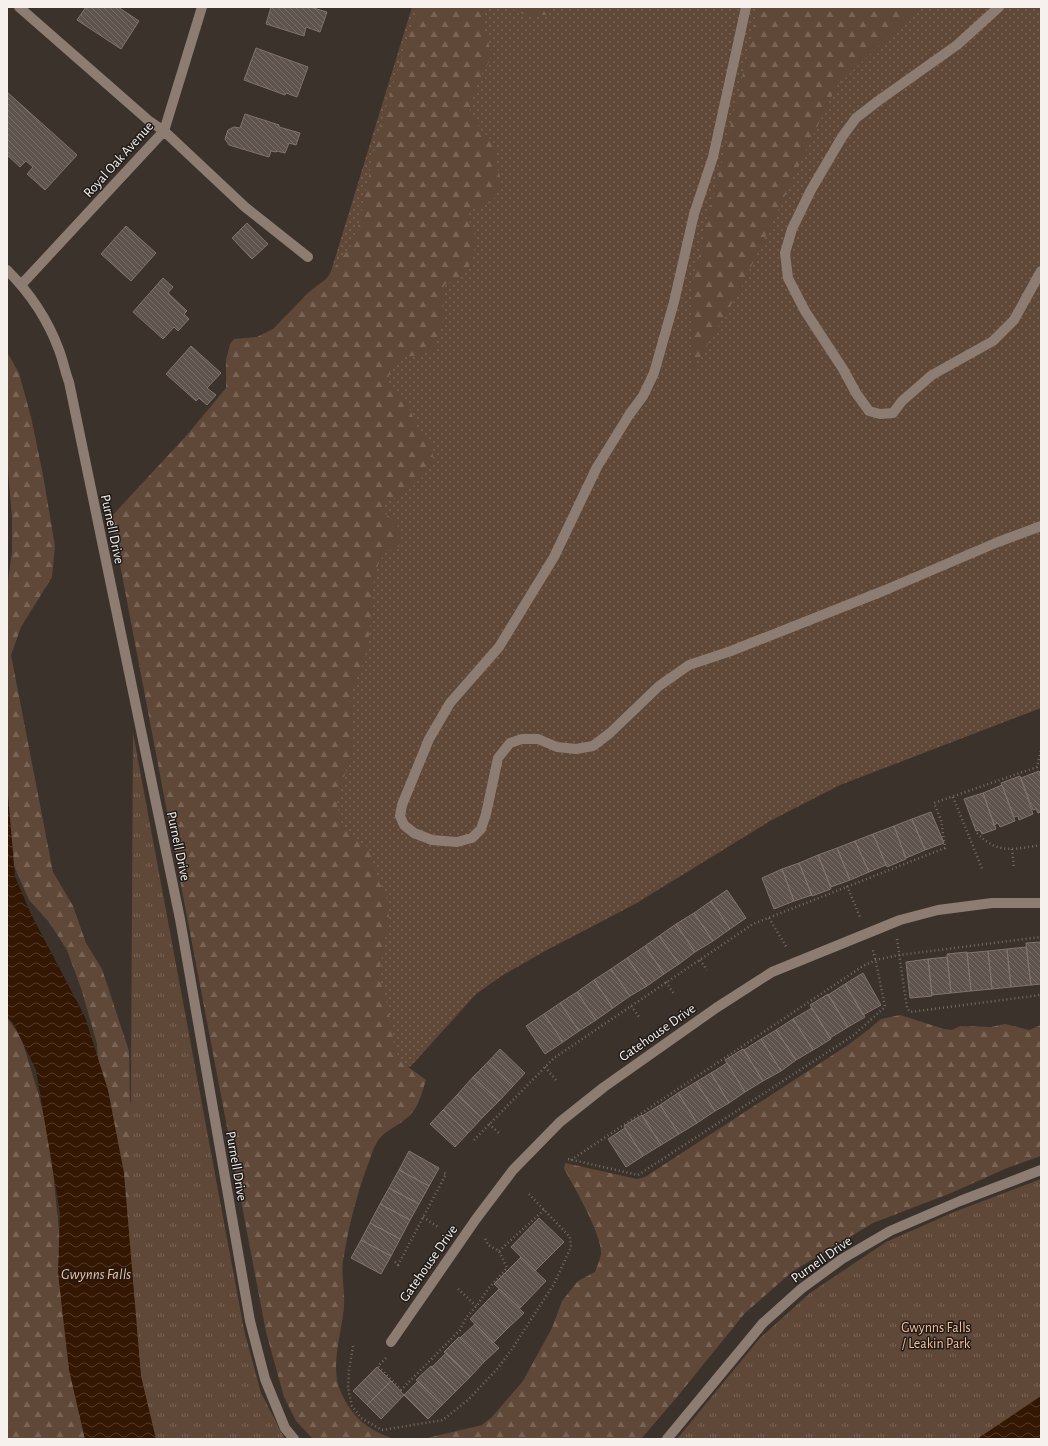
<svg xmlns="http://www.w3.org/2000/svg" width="1048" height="1446" font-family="'Alegreya Sans',sans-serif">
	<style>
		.grass { fill: url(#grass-dots) }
		.forest { fill: url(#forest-firs) }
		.park { fill: url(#park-tufts) }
		.water { fill: url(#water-waves) }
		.building { fill: url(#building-back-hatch); stroke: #7f746e }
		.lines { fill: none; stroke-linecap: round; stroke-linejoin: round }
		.path { stroke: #756c67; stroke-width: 2.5; stroke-dasharray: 1 3; stroke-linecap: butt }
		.minor { stroke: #8c7c72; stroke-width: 10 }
		.labels { text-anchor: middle; stroke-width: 3; stroke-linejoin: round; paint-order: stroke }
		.street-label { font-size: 14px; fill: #f7f1ed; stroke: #1f1b18 }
		.park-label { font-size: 14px; fill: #fabf99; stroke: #1f1b18 }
		.water-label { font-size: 15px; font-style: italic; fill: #fabf98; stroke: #1f1b18 }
	</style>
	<defs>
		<pattern id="grass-dots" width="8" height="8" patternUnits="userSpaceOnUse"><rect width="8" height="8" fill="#604838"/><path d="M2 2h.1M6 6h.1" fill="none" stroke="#786355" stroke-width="1.8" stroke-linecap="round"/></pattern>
		<pattern id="forest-firs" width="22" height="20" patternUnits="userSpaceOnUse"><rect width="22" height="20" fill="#604838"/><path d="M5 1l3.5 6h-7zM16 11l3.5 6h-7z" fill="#786355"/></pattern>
		<pattern id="park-tufts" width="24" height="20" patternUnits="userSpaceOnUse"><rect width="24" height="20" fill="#604838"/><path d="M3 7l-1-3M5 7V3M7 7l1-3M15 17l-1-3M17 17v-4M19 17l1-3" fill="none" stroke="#786355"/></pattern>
		<pattern id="water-waves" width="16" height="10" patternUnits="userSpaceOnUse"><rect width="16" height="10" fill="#331703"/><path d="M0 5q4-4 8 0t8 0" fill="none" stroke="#513928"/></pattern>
		<pattern id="building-back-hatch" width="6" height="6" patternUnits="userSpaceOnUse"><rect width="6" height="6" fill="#5e544d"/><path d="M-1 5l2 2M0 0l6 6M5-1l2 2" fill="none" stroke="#766d67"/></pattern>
	</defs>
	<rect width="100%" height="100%" fill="#3c322c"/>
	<path class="grass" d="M412 7H1041V708L840 785 770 821 635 904 545 951 503 975 476 994 411 1066 229 1125 328 281Z"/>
	<path class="forest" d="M418 7H485L483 24 491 52 490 61 484 69 473 95 471 102 470 110 480 129 496 145 497 154 494 165C496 167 498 168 498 170 503 179 499 197 490 202 484 206 476 207 470 210 467 222 470 220 473 230 477 244 473 268 461 277 456 280 449 282 444 285 441 298 444 312 442 325 441 333 436 349 428 352 420 356 410 356 401 357 378 381 391 387 408 407 413 413 413 420 417 426 424 441 438 444 431 464 431 467 428 469 426 472 420 480 413 487 404 493 395 499 390 498 382 508L384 513 398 523 400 534 399 547 386 552 379 562 374 578 369 635 365 658 352 690 350 699 353 719V753L348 763 337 803 340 821 351 836 366 846 373 856V865L377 878 386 897 389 917 379 974 390 1018 394 1045 400 1061 426 1080C422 1092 419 1106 410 1115 399 1127 384 1129 376 1144 372 1151 370 1160 367 1167 356 1197 348 1229 343 1261 341 1276 345 1291 344 1306 342 1332 330 1366 340 1390 351 1417 368 1430 394 1439H313L296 1421 284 1397 266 1332 111 517 187 435 226 388V360L230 344 234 339 257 337 273 329 309 292 326 279 350 247 357 233 378 132Z
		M511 7H552L548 14C537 17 519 16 511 7Z
		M759 7H919L836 87 742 286 693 369 692 286Z
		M7 352 19 373 31 417 43 475 55 546 52 577 21 627 11 655 53 872 73 906 86 943 102 969 129 1051 130 1099 141 1172 145 1439 99 1083 97 1044 82 991 67 950 49 922 29 900 12 861 7 823V588L12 552V517L7 459Z
		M900 1015 944 1029 952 1030 960 1026 991 1027 1005 1024 1029 1030 1041 1025V1156L1007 1168 951 1193 873 1223 793 1271 745 1313 677 1397 641 1439H423L482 1425 492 1417 523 1381 552 1328 562 1301 578 1281 595 1272C597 1266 600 1260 601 1254 603 1237 573 1184 564 1169L565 1163 637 1179 645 1177 848 1045 868 1030 881 1019Z
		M7 1018 21 1037 39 1096 50 1142 60 1241 73 1387 85 1439H7Z"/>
	<path class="park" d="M133 733 244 1330 261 1393 285 1439H129Z
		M1041 1179V1439H677L760 1338 810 1293 886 1242 954 1212Z"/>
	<path class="water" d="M7 783 15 876 30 912 85 1017 108 1090 124 1173 141 1376 156 1439H85L69 1370 58 1273 60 1213 36 1070 13 1023 7 1017Z
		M1041 1396V1439H977Z"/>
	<path class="building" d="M86 7H118L139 21 121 49 77 20Z
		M271 7H310L327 12 320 32 306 27 304 36 266 24Z
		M256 48 308 67 297 97 286 93 285 95 244 80Z
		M7 92 77 155 45 190 27 174 33 167 26 161 20 167 7 155Z
		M245 114 279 125V127L300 133 296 145 289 143 285 153 277 151 276 152 271 151 269 157 229 145 225 139 228 130 234 127 240 128Z
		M247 223 268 244 252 259 232 238Z
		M126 226 156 253 131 281 101 254Z
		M163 278 173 287 168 293 187 311 184 314 189 319 178 331 174 327 163 339 133 312Z
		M191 346 221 373 207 388 216 395 207 405 199 398 196 401 166 374Z
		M1039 771 1041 776V812L1038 813 1036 809 1033 810 1021 778Z
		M1020 776 1033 814 1019 820 1018 816 1014 817 1001 783Z
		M1002 785 1015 821 1000 827 998 823 994 825 983 793Z
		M983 793 996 829 982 834 980 830 976 831 964 799Z
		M931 812 944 843 925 850 912 819Z
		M912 819 925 850 906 858 894 826Z
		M894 826 906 859 887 867 873 834Z
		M873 834 886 865 869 872 855 841Z
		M855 841 869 872 850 880 837 848Z
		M837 848 850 880 831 887 818 855Z
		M818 855 831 889 812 896 799 863Z
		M799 863 812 895 794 901 782 869Z
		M782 869 794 901 774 909 762 878Z
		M727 890 746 918 730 929 711 901Z
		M711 901 730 929 713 941 694 913Z
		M694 913 713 941 695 952 676 924Z
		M676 924 695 952 679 964 659 936Z
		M659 936 679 964 664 974 645 946Z
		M1041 942V984L1031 985 1026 943Z
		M645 946 664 974 647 986 627 958Z
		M1026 947 1031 985 1011 987 1007 949Z
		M1007 949 1011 987 992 989 988 951Z
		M988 951 992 989 971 991 967 953Z
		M967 952 971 991 951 993 947 954Z
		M947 957 951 993 932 995 928 959Z
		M627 958 647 986 630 996 611 969Z
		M928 959 932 996 910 998 906 962Z
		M611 969 630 996 613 1008 594 980Z
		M863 973 881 1005 863 1015 845 984Z
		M594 980 613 1008 596 1020 577 992Z
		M845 984 865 1017 848 1027 828 995Z
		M577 992 596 1020 579 1031 560 1003Z
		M828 994 848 1027 830 1038 810 1005Z
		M560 1003 579 1031 563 1042 544 1014Z
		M812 1008 831 1039 813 1050 793 1019Z
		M544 1014 563 1042 545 1054 526 1026Z
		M793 1019 813 1050 796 1060 776 1030Z
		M776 1030 796 1060 781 1071 761 1039Z
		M761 1039 781 1071 763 1081 744 1050Z
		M500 1049 525 1073 513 1086 488 1062Z
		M743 1049 763 1081 745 1092 725 1060Z
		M488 1062 513 1086 499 1101 473 1077Z
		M727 1063 745 1092 729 1103 711 1073Z
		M711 1073 729 1103 715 1111 696 1082Z
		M473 1077 499 1101 482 1118 457 1095Z
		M696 1082 715 1111 697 1123 678 1093Z
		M678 1093 697 1123 679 1134 660 1105Z
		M457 1095 482 1118 468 1133 443 1110Z
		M660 1105 679 1134 661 1145 642 1116Z
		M443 1110 468 1133 455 1147 430 1124Z
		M642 1115 661 1145 643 1156 624 1126Z
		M625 1128 643 1156 626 1167 608 1139Z
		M409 1151 439 1168 429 1186 399 1170Z
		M399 1170 429 1186 419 1204 389 1188Z
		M389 1188 419 1204 410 1220 380 1204Z
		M380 1204 410 1220 400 1239 370 1223Z
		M539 1218 564 1242 535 1271 511 1247Z
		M370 1223 400 1239 391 1256 361 1240Z
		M361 1240 391 1256 381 1274 351 1258Z
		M521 1257 546 1281 520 1308 494 1284Z
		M499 1289 524 1313 508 1328 484 1304Z
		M484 1304 508 1328 493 1343 470 1319Z
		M475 1324 499 1348 484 1362 460 1338Z
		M459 1337 484 1362 470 1377 444 1352Z
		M446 1353 470 1377 456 1391 432 1367Z
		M431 1366 456 1391 442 1405 416 1380Z
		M377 1367 391 1381 367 1405 353 1391Z
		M391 1381 404 1395 381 1419 367 1405Z
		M418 1381 442 1405 428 1419 404 1395Z"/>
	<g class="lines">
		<path class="path" d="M953 797 983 871
			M977 833C998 855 1014 849 1041 845
			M1012 849 1014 868
			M847 886 860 917
			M769 918 787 948
			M897 939 907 1008 910 1012 1041 995
			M700 960 707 970
			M666 982 674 994
			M631 1006 640 1018
			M545 1067 556 1080
			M489 1124 499 1133
			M474 1140 554 1058 753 924 945 848 941 820 934 803 1037 767 1041 750
			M568 1159 638 1175 854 1035 885 1007 876 962 873 950
			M571 1160 863 966 876 960 899 955 1041 937
			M423 1217 438 1227
			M499 1251 545 1209
			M395 1262 398 1265 446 1174 442 1172
			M458 1289 476 1306
			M353 1346 349 1370 348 1388 352 1406 361 1418 382 1430 443 1420 469 1399 498 1368 512 1349 554 1284 571 1247 570 1237 529 1194
			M386 1358 378 1366 401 1390 460 1330 466 1318 478 1304 488 1289 507 1268 499 1251 488 1245 485 1238"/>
		<path class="minor" d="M19 7 148 120 164 131 245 207 308 257
			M746 7 713 157 694 214 674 302 654 373 643 396 629 415 597 467 554 557 499 647 450 703 429 739 402 805 400 816 404 825 414 833 432 840 457 842 472 838 481 829 486 814 498 758 510 743 522 739H538L557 747 576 749 593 746 610 733 659 686 689 665 731 651 883 591 998 542 1041 526
			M999 7 957 45 878 101 856 118 842 137 811 190 792 229 785 253 788 278 805 311 843 369 856 393 869 411 880 414 893 413 902 401 932 375 993 341 1014 320 1041 271
			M7 270C29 292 48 320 59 350 63 360 65 372 69 382L180 919 250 1321 265 1379 285 1428 294 1439
			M21 285 164 131 202 7
			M391 1342 476 1219 513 1170 560 1122 604 1087 716 1008 772 972 900 920 938 910 992 903H1041
			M667 1439 763 1323 801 1289 842 1259 890 1231 960 1201 1041 1170"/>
	</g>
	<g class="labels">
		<g class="street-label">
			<text transform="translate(118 159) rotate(-48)" y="5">Royal Oak Avenue</text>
			<text transform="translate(113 529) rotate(78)" y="5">Purnell Drive</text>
			<text transform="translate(179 846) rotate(78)" y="5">Purnell Drive</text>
			<text transform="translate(657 1032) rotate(-35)" y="5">Gatehouse Drive</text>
			<text transform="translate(237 1166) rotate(80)" y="5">Purnell Drive</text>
			<text transform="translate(821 1259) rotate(-35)" y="5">Purnell Drive</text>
			<text transform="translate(428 1263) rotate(-55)" y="5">Gatehouse Drive</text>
		</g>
		<g class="park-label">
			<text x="936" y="1332">Gwynns Falls<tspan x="936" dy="16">/ Leakin Park</tspan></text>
		</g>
		<g class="water-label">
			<text x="96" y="1279">Gwynns Falls</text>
		</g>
	</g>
	<rect width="1048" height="1446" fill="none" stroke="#f7f1ed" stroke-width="16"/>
</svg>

──────────────────────────────

__TASK INSTRUCTIONS__
Out of the preceding entries, pull every line containing the string "lines".

__SOLUTION FOR THIS PROBLEM__
		.lines { fill: none; stroke-linecap: round; stroke-linejoin: round }
	<g class="lines">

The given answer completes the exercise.